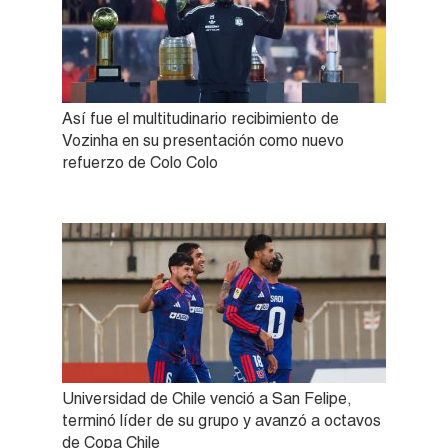
Así fue el multitudinario recibimiento de
Vozinha en su presentación como nuevo
refuerzo de Colo Colo
Universidad de Chile venció a San Felipe,
terminó líder de su grupo y avanzó a octavos
de Copa Chile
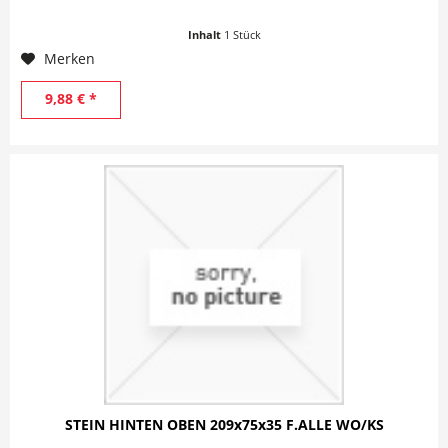
Inhalt
1 Stück
Merken
9,88 € *
STEIN HINTEN OBEN 209x75x35 F.ALLE WO/KS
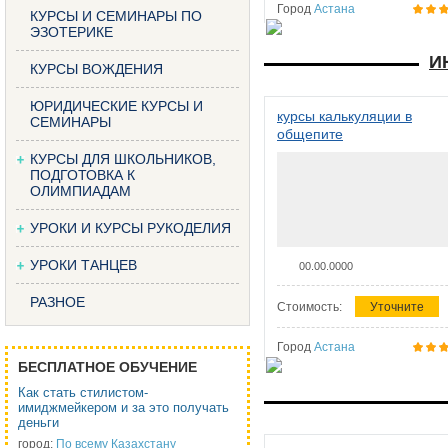
Город
Астана
КУРСЫ И СЕМИНАРЫ ПО
ЭЗОТЕРИКЕ
И
КУРСЫ ВОЖДЕНИЯ
ЮРИДИЧЕСКИЕ КУРСЫ И
курсы калькуляции в
СЕМИНАРЫ
общепите
КУРСЫ ДЛЯ ШКОЛЬНИКОВ,
ПОДГОТОВКА К
ОЛИМПИАДАМ
УРОКИ И КУРСЫ РУКОДЕЛИЯ
УРОКИ ТАНЦЕВ
00.00.0000
РАЗНОЕ
Стоимость:
Уточните
Город
Астана
БЕСПЛАТНОЕ ОБУЧЕНИЕ
Как стать стилистом-
имиджмейкером и за это получать
деньги
город:
По всему Казахстану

____

Each record should be printed again precisely, though not its pictures.

Así fue el multitudinario recibimiento de
Vozinha en su presentación como nuevo
refuerzo de Colo Colo
Universidad de Chile venció a San Felipe,
terminó líder de su grupo y avanzó a octavos
de Copa Chile
Inhalt
1 Stück
Merken
9,88 € *
STEIN HINTEN OBEN 209x75x35 F.ALLE WO/KS
Город
Астана
КУРСЫ И СЕМИНАРЫ ПО
ЭЗОТЕРИКЕ
И
КУРСЫ ВОЖДЕНИЯ
ЮРИДИЧЕСКИЕ КУРСЫ И
курсы калькуляции в
СЕМИНАРЫ
общепите
КУРСЫ ДЛЯ ШКОЛЬНИКОВ,
ПОДГОТОВКА К
ОЛИМПИАДАМ
УРОКИ И КУРСЫ РУКОДЕЛИЯ
УРОКИ ТАНЦЕВ
00.00.0000
РАЗНОЕ
Стоимость:
Уточните
Город
Астана
БЕСПЛАТНОЕ ОБУЧЕНИЕ
Как стать стилистом-
имиджмейкером и за это получать
деньги
город:
По всему Казахстану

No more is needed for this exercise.